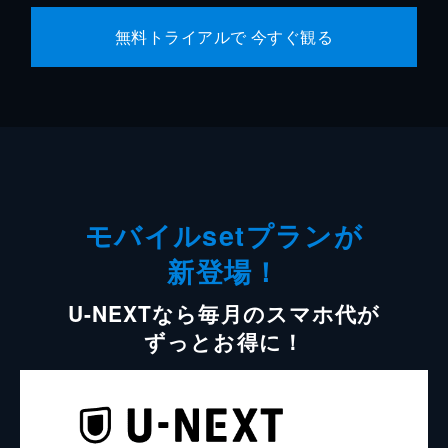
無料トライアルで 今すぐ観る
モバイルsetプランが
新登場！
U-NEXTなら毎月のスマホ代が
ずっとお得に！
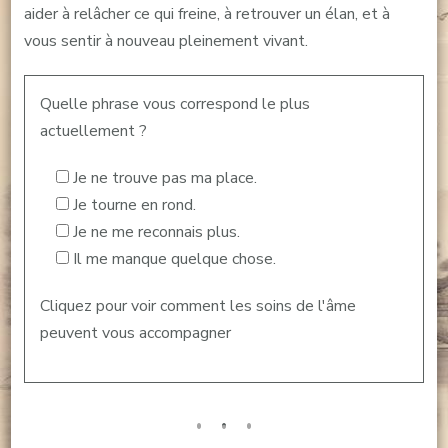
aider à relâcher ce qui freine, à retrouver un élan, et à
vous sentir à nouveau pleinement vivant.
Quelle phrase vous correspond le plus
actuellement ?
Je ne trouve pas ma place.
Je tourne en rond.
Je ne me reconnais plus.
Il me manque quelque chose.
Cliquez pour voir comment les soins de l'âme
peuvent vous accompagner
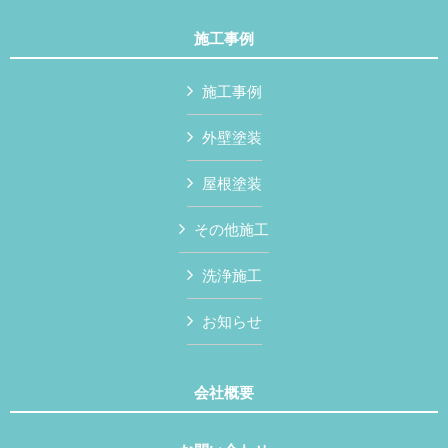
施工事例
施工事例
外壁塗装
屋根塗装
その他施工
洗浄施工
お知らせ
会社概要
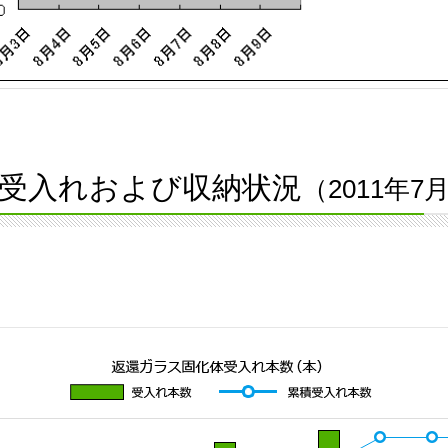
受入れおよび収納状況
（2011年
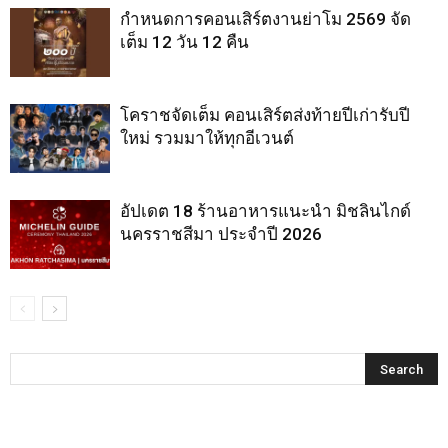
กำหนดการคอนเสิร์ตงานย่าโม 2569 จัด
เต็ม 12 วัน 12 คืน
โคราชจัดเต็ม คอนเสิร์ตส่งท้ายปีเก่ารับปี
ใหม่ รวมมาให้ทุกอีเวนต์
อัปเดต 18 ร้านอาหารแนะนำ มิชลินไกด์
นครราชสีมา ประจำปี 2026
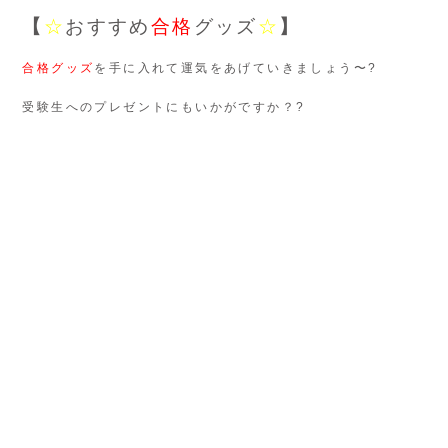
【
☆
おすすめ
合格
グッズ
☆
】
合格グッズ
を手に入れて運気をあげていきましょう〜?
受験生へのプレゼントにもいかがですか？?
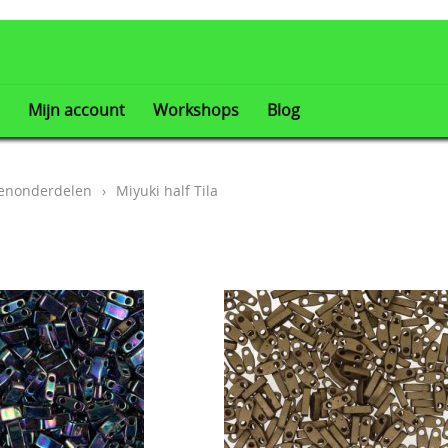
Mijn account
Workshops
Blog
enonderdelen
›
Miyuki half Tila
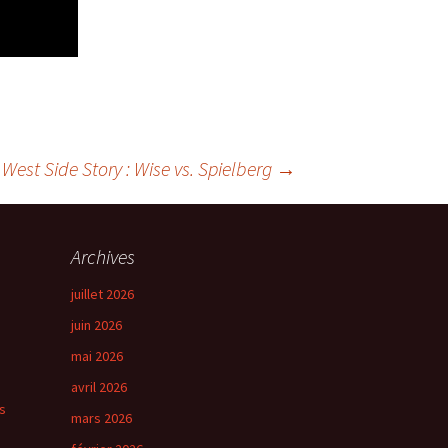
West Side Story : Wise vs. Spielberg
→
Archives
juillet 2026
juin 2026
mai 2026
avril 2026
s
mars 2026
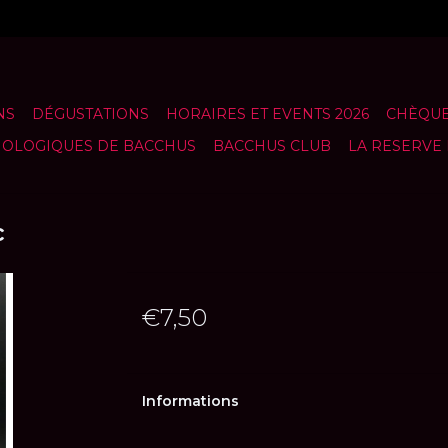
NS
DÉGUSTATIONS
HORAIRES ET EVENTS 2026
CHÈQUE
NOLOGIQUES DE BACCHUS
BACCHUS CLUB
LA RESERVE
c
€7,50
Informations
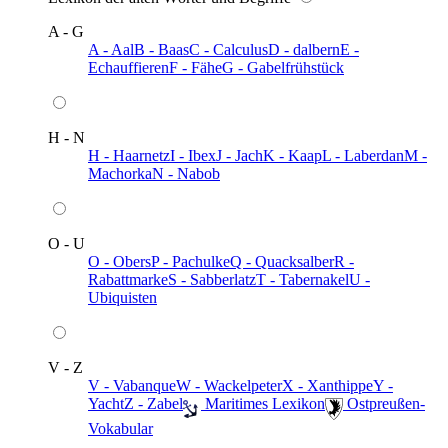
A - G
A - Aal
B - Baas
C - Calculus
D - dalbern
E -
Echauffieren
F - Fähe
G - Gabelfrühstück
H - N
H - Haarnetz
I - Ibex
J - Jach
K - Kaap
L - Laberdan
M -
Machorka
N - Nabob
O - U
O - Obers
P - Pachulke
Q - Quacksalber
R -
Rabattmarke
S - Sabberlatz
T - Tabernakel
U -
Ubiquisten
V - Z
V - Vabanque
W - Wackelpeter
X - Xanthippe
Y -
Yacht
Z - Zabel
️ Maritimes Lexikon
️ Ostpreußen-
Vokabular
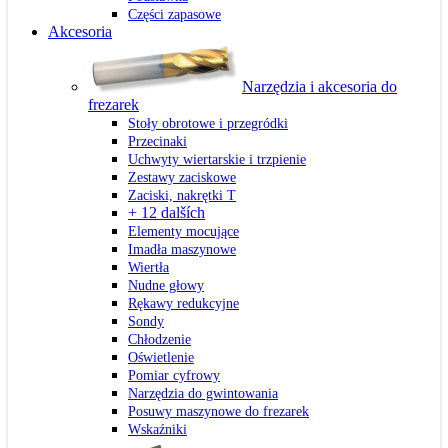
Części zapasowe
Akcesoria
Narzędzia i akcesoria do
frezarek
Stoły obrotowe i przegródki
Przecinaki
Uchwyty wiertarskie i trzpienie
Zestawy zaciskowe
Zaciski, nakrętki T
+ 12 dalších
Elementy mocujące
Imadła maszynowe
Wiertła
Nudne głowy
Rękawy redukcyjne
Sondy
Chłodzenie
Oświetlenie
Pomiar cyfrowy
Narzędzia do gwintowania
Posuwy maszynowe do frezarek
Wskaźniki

------------------------------------------------

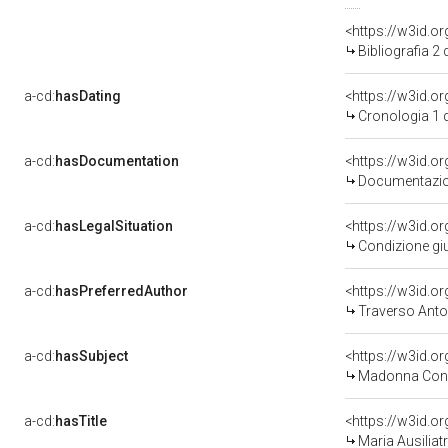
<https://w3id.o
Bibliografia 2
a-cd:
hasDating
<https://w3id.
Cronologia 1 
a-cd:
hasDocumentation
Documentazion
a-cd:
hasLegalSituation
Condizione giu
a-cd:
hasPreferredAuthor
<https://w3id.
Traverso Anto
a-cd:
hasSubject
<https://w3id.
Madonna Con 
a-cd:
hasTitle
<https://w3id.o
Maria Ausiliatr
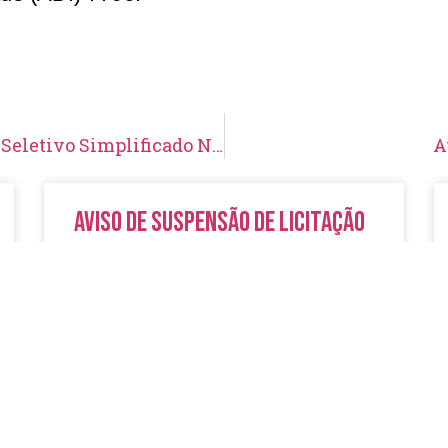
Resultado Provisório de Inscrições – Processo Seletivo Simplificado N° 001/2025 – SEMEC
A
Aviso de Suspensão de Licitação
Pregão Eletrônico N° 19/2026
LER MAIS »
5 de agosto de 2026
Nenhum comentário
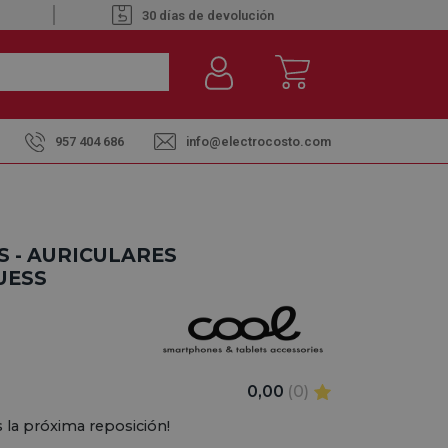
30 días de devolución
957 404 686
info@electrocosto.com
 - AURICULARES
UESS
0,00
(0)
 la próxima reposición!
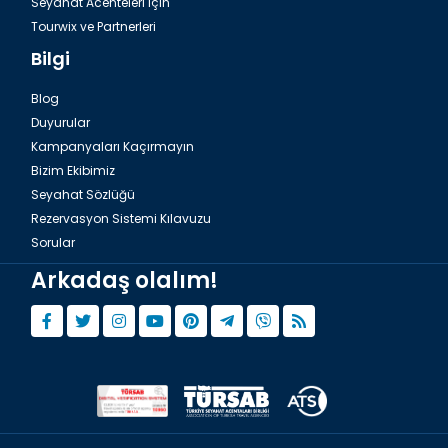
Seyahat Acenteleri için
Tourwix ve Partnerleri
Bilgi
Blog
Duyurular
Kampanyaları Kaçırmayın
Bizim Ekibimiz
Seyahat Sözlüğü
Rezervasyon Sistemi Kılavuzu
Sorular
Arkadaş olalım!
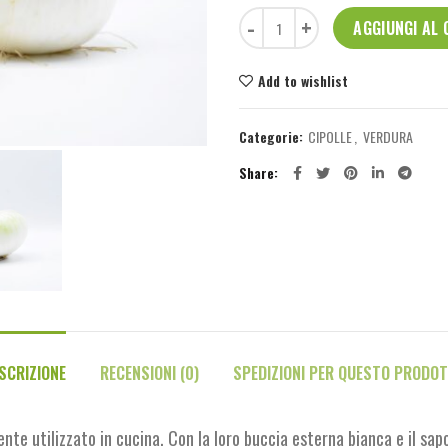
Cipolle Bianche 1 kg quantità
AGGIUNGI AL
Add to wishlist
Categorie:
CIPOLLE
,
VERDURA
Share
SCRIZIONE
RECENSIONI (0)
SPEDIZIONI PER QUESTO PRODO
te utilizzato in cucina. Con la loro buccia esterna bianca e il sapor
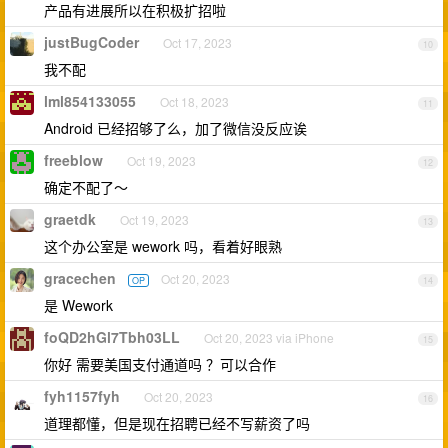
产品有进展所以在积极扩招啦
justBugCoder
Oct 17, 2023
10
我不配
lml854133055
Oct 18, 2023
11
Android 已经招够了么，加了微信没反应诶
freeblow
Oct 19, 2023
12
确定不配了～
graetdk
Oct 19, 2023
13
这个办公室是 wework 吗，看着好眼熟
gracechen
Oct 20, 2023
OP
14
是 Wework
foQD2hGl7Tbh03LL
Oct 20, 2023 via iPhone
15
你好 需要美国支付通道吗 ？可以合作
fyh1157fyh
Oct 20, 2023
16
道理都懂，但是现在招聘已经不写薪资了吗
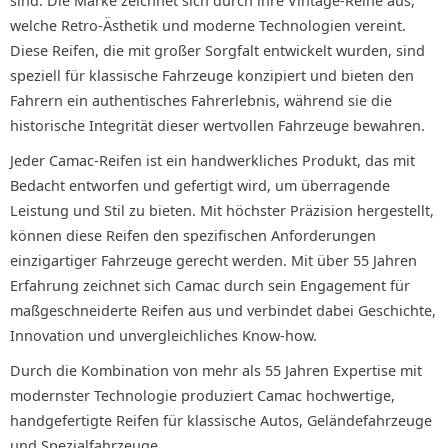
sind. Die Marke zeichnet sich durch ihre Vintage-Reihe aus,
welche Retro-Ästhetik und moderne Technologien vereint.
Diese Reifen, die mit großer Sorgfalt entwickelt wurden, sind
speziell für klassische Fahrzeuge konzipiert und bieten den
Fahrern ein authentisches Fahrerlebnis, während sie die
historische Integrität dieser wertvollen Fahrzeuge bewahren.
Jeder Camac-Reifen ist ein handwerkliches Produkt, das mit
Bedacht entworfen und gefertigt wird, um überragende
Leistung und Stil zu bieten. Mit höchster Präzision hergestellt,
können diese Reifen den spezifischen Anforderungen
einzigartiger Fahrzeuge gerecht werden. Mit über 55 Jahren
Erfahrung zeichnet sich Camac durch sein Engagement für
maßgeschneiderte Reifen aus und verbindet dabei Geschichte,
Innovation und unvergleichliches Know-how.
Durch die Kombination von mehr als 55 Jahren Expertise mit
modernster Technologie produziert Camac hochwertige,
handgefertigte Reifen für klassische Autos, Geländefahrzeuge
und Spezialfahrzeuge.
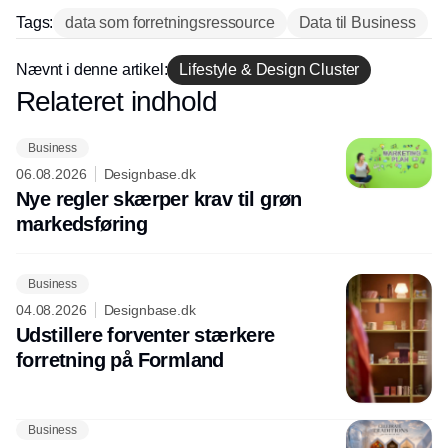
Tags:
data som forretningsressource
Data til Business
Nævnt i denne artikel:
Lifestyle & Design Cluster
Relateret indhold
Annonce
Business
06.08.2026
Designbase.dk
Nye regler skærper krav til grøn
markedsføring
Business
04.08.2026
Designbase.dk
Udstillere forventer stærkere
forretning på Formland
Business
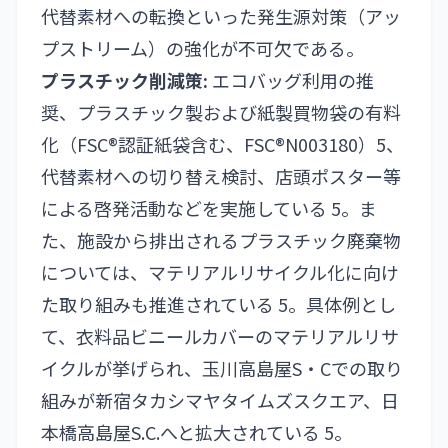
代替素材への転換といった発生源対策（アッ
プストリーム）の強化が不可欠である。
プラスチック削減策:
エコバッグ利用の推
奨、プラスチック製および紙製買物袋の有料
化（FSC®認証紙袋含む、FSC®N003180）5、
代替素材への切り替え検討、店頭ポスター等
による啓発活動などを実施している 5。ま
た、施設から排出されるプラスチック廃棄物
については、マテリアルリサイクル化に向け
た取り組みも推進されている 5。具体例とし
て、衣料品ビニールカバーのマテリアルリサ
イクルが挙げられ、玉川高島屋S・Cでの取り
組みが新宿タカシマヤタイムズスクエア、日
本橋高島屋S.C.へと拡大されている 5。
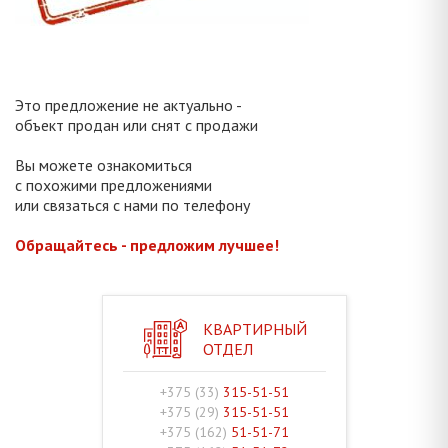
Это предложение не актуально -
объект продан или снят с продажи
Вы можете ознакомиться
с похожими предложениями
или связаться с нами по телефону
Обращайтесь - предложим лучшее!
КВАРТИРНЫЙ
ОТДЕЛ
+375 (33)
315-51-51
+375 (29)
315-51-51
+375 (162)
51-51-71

------------------------------------------------

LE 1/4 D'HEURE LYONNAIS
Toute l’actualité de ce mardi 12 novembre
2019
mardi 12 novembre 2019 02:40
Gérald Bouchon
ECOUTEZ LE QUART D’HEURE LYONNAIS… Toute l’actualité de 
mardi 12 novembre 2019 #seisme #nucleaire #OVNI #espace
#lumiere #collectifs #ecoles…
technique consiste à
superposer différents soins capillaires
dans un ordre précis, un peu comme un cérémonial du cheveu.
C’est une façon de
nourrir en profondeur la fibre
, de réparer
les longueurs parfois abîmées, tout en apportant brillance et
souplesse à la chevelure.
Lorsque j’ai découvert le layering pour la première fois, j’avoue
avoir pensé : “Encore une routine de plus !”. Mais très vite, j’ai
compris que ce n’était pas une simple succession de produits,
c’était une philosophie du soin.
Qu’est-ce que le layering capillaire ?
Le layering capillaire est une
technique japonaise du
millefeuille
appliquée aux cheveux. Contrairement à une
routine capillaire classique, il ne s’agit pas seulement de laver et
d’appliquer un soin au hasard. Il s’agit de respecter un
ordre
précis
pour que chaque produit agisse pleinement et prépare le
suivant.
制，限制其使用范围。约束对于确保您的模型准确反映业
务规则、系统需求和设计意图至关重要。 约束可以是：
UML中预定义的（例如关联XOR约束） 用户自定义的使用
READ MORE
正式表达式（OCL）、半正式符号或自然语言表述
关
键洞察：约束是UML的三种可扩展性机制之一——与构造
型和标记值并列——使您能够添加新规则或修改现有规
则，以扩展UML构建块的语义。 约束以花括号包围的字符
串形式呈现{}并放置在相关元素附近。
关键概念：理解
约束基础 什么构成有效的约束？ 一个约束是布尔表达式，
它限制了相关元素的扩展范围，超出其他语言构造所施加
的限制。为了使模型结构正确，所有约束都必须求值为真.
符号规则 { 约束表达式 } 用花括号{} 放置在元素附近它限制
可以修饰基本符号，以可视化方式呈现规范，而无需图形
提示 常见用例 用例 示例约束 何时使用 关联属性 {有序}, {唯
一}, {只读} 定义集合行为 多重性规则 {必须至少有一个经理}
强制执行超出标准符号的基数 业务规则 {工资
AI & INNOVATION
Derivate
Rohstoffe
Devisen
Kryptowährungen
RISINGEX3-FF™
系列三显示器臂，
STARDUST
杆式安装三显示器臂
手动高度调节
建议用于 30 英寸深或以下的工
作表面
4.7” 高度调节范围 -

------------------------------------------------

ABOUT THIS EXERCISE> Extract the lines from the line with "無料トライアルで 今すぐ観る" to the line with "Informations", both included, and reproduce each one unchanged. Leave the pictures out of your answer.

REPLY>
無料トライアルで 今すぐ観る
モバイルsetプランが
新登場！
U-NEXTなら毎月のスマホ代が
ずっとお得に！
aider à relâcher ce qui freine, à retrouver un élan, et à
vous sentir à nouveau pleinement vivant.
Quelle phrase vous correspond le plus
actuellement ?
Je ne trouve pas ma place.
Je tourne en rond.
Je ne me reconnais plus.
Il me manque quelque chose.
Cliquez pour voir comment les soins de l'âme
peuvent vous accompagner
施工事例
施工事例
外壁塗装
屋根塗装
その他施工
洗浄施工
お知らせ
会社概要
受入れおよび収納状況
（2011年
กำหนดการคอนเสิร์ตงานย่าโม 2569 จัด
เต็ม 12 วัน 12 คืน
โคราชจัดเต็ม คอนเสิร์ตส่งท้ายปีเก่ารับปี
ใหม่ รวมมาให้ทุกอีเวนต์
อัปเดต 18 ร้านอาหารแนะนำ มิชลินไกด์
นครราชสีมา ประจำปี 2026
【
☆
おすすめ
合格
グッズ
☆
】
合格グッズ
を手に入れて運気をあげていきましょう〜?
受験生へのプレゼントにもいかがですか？?
Mijn account
Workshops
Blog
enonderdelen
›
Miyuki half Tila
West Side Story : Wise vs. Spielberg
→
Archives
juillet 2026
juin 2026
mai 2026
avril 2026
s
mars 2026
NS
DÉGUSTATIONS
HORAIRES ET EVENTS 2026
CHÈQUE
NOLOGIQUES DE BACCHUS
BACCHUS CLUB
LA RESERVE
c
€7,50
Informations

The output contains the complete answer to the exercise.